READING PASSAGE:
Samsung R&D Institute Poland (SRPOL), based in Warsaw, was established in 2000 and is one of the largest R&D centers in the region. SRPOL is a vibrant research lab involved in a diverse range of projects within Samsung, including AI, Computer Vision, Mobile, Networks, IoT, Visual Display, and more.
My name is Tomasz Kuchta and I lead the development of novel program analysis techniques that automatically find low-level software bugs. By utilizing these techniques, we strive to enhance the reliability and security of software systems used by hundreds of millions of users. My research spans novel applications of symbolic execution, software reliability, and easier testing of complex software systems [1].
For example, the low-level part of the Android Open Source Project (AOSP) – a software system used on modern Android mobile devices – has over 70 million lines of code spread across 300,000 source files. The code base size, along with a multitude of possible end-product configurations, calls for specialized automated solutions. Let me just mention a few examples of such tools proposed by our team: Code Aware Services (CAS), Kernel Memory Flattening Module (KFLAT), and Security-oriented Entrypoint Analyzer for Linux(SEAL).
For example, low level part of AOSP – a software system used on modern Android mobile devices – has over 70 million lines of code spread across 300k source files. The code base size, along with multitude of possible end-product configurations, calls for specialized automated solutions. Let me just mention a few examples of such tools proposed by our team: CAS, KFLAT and SEAL.
CAS [2, 5, 7] is a system which allows to extract precise build information from a large product, such as a mobile phone, and help automate various source code operations. In a nutshell, thanks to CAS we can precisely tell which files out of the 300k source files in AOSP are really used in a given final product and even which parts of the files are used. Moreover, we can extract precise code information from the used source code for further automatic analysis by other tools.
KFLAT [3, 9] is a novel tool for performing selective memory dumps on a source code granularity level. The dumps can be captured on a device and restored on a developer machine for analysis, testing or debugging with the exact same source code structures.

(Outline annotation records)
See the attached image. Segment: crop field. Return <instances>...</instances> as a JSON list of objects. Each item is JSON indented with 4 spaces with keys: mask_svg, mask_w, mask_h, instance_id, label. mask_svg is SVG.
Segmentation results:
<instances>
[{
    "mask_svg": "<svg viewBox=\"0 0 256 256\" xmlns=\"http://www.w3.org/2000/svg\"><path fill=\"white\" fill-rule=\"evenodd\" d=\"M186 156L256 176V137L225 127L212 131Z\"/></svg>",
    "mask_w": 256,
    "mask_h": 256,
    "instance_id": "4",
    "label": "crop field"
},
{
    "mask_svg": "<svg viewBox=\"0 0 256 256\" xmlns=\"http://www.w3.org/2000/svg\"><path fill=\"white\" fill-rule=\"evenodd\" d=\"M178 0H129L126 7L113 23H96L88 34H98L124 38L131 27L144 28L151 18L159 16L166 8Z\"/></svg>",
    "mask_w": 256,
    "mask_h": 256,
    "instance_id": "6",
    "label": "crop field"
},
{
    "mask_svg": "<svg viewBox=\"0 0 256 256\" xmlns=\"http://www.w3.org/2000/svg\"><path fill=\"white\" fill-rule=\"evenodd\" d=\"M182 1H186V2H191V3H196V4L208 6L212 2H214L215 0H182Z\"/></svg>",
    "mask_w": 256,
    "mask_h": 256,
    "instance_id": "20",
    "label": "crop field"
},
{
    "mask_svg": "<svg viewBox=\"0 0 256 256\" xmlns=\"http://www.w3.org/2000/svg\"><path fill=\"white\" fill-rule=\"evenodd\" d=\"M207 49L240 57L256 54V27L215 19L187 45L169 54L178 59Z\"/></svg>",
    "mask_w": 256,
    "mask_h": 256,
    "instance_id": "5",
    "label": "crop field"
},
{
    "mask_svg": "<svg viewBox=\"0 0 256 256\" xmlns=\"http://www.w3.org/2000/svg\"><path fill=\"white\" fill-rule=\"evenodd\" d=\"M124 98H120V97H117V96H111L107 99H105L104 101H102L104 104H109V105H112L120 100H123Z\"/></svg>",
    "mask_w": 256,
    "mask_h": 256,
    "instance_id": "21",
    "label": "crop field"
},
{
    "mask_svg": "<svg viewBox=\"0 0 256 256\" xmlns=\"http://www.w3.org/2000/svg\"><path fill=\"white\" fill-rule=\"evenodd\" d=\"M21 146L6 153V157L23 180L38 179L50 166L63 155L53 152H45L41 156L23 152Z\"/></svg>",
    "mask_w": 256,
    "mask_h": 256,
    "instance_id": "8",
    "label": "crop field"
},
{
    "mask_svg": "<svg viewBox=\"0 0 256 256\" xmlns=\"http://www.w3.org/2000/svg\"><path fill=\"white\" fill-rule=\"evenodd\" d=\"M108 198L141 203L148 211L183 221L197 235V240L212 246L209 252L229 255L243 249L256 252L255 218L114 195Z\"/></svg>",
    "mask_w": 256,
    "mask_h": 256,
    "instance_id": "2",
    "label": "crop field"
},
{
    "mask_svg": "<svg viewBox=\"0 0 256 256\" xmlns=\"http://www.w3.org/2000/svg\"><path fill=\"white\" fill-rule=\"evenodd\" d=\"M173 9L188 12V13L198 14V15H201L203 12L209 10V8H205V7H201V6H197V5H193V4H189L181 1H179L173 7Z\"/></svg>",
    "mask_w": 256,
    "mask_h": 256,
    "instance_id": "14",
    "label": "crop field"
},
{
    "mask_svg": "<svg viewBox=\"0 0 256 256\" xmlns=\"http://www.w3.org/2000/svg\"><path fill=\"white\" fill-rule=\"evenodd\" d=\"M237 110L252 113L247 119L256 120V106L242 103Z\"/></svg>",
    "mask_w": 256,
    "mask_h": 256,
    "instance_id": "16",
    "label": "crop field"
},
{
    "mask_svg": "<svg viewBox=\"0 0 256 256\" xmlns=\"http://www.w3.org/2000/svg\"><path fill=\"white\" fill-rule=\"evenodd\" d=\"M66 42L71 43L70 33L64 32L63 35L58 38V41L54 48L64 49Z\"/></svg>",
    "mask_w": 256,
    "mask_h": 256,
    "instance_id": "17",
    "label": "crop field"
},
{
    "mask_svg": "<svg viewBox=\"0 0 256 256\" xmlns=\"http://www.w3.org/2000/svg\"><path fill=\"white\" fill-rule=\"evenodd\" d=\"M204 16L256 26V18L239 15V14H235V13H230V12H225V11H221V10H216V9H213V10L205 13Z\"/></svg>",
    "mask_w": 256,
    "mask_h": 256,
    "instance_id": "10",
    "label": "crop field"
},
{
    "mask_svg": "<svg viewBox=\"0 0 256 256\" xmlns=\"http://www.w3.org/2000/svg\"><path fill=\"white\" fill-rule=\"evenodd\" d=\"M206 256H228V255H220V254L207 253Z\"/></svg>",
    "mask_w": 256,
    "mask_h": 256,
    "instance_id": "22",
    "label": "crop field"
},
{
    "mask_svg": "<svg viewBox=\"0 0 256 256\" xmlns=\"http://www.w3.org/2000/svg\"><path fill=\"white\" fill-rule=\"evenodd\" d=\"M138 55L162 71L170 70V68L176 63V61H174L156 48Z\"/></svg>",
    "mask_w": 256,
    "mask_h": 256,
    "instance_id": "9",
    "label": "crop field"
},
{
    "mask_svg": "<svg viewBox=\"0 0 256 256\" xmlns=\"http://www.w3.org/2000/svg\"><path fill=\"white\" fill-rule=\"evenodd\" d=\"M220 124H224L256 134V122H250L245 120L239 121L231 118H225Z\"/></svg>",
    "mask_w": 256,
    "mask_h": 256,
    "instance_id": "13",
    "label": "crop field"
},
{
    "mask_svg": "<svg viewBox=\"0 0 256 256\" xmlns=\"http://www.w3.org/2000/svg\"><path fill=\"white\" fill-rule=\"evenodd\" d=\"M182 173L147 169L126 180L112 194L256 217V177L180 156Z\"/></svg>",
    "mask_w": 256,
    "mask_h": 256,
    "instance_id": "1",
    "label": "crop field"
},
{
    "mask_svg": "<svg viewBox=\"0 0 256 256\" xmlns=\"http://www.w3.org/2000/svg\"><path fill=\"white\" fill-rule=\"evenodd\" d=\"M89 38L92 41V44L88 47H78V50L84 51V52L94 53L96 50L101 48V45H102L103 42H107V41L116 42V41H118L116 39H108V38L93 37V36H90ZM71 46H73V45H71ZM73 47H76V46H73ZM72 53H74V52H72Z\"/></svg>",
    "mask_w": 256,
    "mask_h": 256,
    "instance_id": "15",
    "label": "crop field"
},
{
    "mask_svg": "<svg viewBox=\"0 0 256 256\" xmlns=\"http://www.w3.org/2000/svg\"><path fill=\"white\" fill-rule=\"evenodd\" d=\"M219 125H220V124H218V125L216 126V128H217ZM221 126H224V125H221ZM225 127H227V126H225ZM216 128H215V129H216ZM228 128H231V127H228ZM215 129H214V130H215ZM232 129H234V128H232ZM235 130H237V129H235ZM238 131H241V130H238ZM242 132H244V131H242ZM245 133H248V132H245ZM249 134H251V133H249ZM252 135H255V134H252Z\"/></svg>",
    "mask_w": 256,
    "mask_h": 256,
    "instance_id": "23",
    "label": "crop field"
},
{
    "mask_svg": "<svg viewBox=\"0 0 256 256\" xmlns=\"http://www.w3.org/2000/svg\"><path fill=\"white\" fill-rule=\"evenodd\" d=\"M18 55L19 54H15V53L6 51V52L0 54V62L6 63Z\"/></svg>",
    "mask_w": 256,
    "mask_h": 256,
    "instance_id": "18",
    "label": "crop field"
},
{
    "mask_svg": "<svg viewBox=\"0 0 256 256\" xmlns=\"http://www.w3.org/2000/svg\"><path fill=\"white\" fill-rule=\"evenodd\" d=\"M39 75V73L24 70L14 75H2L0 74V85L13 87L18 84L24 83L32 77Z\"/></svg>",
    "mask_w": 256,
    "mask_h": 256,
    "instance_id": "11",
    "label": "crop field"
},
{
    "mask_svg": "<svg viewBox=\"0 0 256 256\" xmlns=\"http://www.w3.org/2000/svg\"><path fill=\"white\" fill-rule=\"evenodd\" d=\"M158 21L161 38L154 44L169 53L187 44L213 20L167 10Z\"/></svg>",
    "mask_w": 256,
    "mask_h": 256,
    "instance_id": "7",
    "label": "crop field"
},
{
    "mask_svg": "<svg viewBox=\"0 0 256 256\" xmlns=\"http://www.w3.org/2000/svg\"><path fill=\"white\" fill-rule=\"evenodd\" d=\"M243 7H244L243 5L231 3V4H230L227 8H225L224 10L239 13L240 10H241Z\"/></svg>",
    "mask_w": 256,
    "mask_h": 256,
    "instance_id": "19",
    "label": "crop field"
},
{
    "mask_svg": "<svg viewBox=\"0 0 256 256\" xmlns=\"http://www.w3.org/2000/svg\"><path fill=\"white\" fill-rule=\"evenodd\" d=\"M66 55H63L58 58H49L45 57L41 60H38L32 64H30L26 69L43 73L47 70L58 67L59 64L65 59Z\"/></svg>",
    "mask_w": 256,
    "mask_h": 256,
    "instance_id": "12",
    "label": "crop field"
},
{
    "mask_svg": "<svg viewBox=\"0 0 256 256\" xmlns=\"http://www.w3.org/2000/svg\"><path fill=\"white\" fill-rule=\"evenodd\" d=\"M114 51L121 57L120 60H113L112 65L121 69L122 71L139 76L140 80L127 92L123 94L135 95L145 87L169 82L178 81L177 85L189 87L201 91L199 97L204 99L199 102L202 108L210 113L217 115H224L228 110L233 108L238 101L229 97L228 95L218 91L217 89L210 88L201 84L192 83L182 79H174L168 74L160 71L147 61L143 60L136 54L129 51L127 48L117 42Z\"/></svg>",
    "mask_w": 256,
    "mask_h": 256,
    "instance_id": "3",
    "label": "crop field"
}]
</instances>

WRITTEN INSTRUCTION A: In the SRPOL article, reproduce the passage between "KFLAT [3, 9]" and "source code structures.", inclusive, replacing "developer machine" with "desktop computer".
WRITTEN INSTRUCTION B: Pick up the SRPOL article at the point where it stops and keep writing.

TASK ANSWER A:
KFLAT [3, 9] is a novel tool for performing selective memory dumps on a source code granularity level. The dumps can be captured on a device and restored on a desktop computer for analysis, testing or debugging with the exact same source code structures.

TASK ANSWER B:
SEAL [10] is a dynamic analysis tool installed on the end device. This tool automatically creates mapping between the files representing pieces of hardware and the functions in the kernel handling the requests to the hardware. As a result, we know which code in the kernel can be activated by the applications.
We believe the tools we develop in our team could be used more widely for bug finding, software analysis and software engineering in general. As a result, we often present our work at international venues [2-6]. We have also made some of our tools open source [7-10].
There are many low-level critical software systems that billions of people rely on every day: automotive, operating systems, and telecom infrastructure being just a few examples. Programming such systems is challenging; the developers must be well aware of the underlying hardware constraints and must keep good track of the program memory. In the case of various communication protocols, the developers also need to design and manage the program state well, e.g., not all message types can be accepted before a user is authenticated to the network.
Software bugs can reside on different levels, starting from generic errors related to incorrect memory management all the way up to logical issues, such as an incorrect protocol state. Importantly , although some bug classes are defeated by certain programming languages, there will always be another class that should be considered. In other words, the type of bugs might change, but the bugs will not go away.
Given how much we rely on software systems, a good software testing and analysis practice is not merely “nice to have,” it is paramount. Unfortunately, the growing complexity of software systems makes testing them thoroughly an increasingly challenging task. Moreover, some critical components are inherently difficult to test. For example, consider testing a mobile phone modem, i.e., a piece of hardware responsible for handling cellular network traffic. A modem testing environment should ideally involve setting up a cellular network and sending messages over the air, which is nontrivial. Another great example is a bootloader – a piece of software that starts the operating system, i.e., it is executed even before the user can interact with the device. Now, imagine testing a bootloader on an infotainment system of a car, in a smart TV, or on a small IoT device. Usually, a good automated testing run involves running a piece of software thousands of times with various inputs, but how do we achieve that with a software component such as a bootloader?
As we can see, we need to conduct constant research into the different types of automated software testing techniques. Indeed, the research fields of software reliability, verification, and testing have been very active for the past several decades. In particular, dynamic software testing has gained much traction in recent years. In our group, we strive to extend state-of-the-art solutions customized for low-level domains and scalability.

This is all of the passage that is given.